You may assume that there aren't any symptoms for sudden cardiac arrest (SCA), the deadly condition that occurs when your heart suddenly stops pumping. But a study published Jan. 5, 2016, in Annals of Internal Medicine suggests that warning signs are common and often ignored. The most common warning signs were chest pain, breathlessness, palpitations, lightheadedness or fainting, nausea, and vomiting.

Researchers looked at the health information of more than 800 people who experienced SCA, mostly middle-aged men, and discovered that about half of the people had warning signs during the four weeks leading up to SCA and even 24 hours before their hearts stopped. But most of those with warning signs ignored the symptoms. Thirty-two percent of those who called 911 before SCA survived, compared with only 6% among those who didn't call for help.
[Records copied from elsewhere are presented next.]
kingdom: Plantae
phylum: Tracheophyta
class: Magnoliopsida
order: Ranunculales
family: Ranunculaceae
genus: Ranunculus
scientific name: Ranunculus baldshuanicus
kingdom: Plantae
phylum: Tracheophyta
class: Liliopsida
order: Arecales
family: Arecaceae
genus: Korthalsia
That's because many of the symptoms that led people to call 911 occurred in the hours just before the SCA, so these people were likely to be in a medical care setting when their hearts stopped.

"If you have chest pain or unexplained shortness of breath, and especially if you have risk factors for heart disease such as high blood pressure, high cholesterol, diabetes, a history of tobacco use, obesity, a sedentary lifestyle, or a family history of heart disease, don't ignore your symptoms," urges Dr. Randall Zusman, a cardiologist with Harvard-affiliated Massachusetts General Hospital.